Copy each item below word for word, changing nothing.
────────
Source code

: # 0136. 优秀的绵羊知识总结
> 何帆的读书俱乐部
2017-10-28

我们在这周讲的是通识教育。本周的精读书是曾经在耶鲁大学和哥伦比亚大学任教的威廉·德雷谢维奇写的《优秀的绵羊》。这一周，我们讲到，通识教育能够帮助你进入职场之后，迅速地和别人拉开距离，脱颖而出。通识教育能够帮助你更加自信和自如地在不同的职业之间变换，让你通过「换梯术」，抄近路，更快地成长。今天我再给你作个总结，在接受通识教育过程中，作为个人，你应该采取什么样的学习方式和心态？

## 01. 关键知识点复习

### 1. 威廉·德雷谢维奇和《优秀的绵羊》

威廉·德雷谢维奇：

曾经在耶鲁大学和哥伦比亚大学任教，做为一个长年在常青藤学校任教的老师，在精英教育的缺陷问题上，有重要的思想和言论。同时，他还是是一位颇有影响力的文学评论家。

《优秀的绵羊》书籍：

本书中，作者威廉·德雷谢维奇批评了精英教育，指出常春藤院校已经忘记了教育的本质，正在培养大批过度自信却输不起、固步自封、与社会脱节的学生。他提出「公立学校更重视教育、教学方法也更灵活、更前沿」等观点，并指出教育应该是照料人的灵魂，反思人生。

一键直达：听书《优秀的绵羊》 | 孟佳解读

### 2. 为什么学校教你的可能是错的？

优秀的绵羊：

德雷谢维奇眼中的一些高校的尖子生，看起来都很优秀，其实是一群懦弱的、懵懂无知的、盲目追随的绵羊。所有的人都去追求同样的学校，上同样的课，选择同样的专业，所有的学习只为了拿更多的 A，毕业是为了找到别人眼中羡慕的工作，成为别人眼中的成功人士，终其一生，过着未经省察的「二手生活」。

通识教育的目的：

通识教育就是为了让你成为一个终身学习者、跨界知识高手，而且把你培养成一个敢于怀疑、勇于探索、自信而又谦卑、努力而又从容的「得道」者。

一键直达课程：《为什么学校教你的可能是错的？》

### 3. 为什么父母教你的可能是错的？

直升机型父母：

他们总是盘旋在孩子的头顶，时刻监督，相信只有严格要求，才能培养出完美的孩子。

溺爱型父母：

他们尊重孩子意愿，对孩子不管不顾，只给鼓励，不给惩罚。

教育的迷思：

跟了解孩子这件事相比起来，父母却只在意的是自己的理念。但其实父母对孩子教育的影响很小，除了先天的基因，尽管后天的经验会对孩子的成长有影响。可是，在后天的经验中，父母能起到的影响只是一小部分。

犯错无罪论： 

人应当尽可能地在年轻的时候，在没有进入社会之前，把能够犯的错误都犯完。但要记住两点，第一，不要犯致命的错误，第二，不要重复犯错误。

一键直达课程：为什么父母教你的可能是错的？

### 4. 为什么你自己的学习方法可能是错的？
────────
◆ Task answer ◆
Source code

: # 0136. 优秀的绵羊知识总结
> 何帆的读书俱乐部
2017-10-28

我们在这周讲的是通识教育。本周的精读书是曾经在耶鲁大学和哥伦比亚大学任教的威廉·德雷谢维奇写的《优秀的绵羊》。这一周，我们讲到，通识教育能够帮助你进入职场之后，迅速地和别人拉开距离，脱颖而出。通识教育能够帮助你更加自信和自如地在不同的职业之间变换，让你通过「换梯术」，抄近路，更快地成长。今天我再给你作个总结，在接受通识教育过程中，作为个人，你应该采取什么样的学习方式和心态？

## 01. 关键知识点复习

### 1. 威廉·德雷谢维奇和《优秀的绵羊》

威廉·德雷谢维奇：

曾经在耶鲁大学和哥伦比亚大学任教，做为一个长年在常青藤学校任教的老师，在精英教育的缺陷问题上，有重要的思想和言论。同时，他还是是一位颇有影响力的文学评论家。

《优秀的绵羊》书籍：

本书中，作者威廉·德雷谢维奇批评了精英教育，指出常春藤院校已经忘记了教育的本质，正在培养大批过度自信却输不起、固步自封、与社会脱节的学生。他提出「公立学校更重视教育、教学方法也更灵活、更前沿」等观点，并指出教育应该是照料人的灵魂，反思人生。

一键直达：听书《优秀的绵羊》 | 孟佳解读

### 2. 为什么学校教你的可能是错的？

优秀的绵羊：

德雷谢维奇眼中的一些高校的尖子生，看起来都很优秀，其实是一群懦弱的、懵懂无知的、盲目追随的绵羊。所有的人都去追求同样的学校，上同样的课，选择同样的专业，所有的学习只为了拿更多的 A，毕业是为了找到别人眼中羡慕的工作，成为别人眼中的成功人士，终其一生，过着未经省察的「二手生活」。

通识教育的目的：

通识教育就是为了让你成为一个终身学习者、跨界知识高手，而且把你培养成一个敢于怀疑、勇于探索、自信而又谦卑、努力而又从容的「得道」者。

一键直达课程：《为什么学校教你的可能是错的？》

### 3. 为什么父母教你的可能是错的？

直升机型父母：

他们总是盘旋在孩子的头顶，时刻监督，相信只有严格要求，才能培养出完美的孩子。

溺爱型父母：

他们尊重孩子意愿，对孩子不管不顾，只给鼓励，不给惩罚。

教育的迷思：

跟了解孩子这件事相比起来，父母却只在意的是自己的理念。但其实父母对孩子教育的影响很小，除了先天的基因，尽管后天的经验会对孩子的成长有影响。可是，在后天的经验中，父母能起到的影响只是一小部分。

犯错无罪论： 

人应当尽可能地在年轻的时候，在没有进入社会之前，把能够犯的错误都犯完。但要记住两点，第一，不要犯致命的错误，第二，不要重复犯错误。

一键直达课程：为什么父母教你的可能是错的？

### 4. 为什么你自己的学习方法可能是错的？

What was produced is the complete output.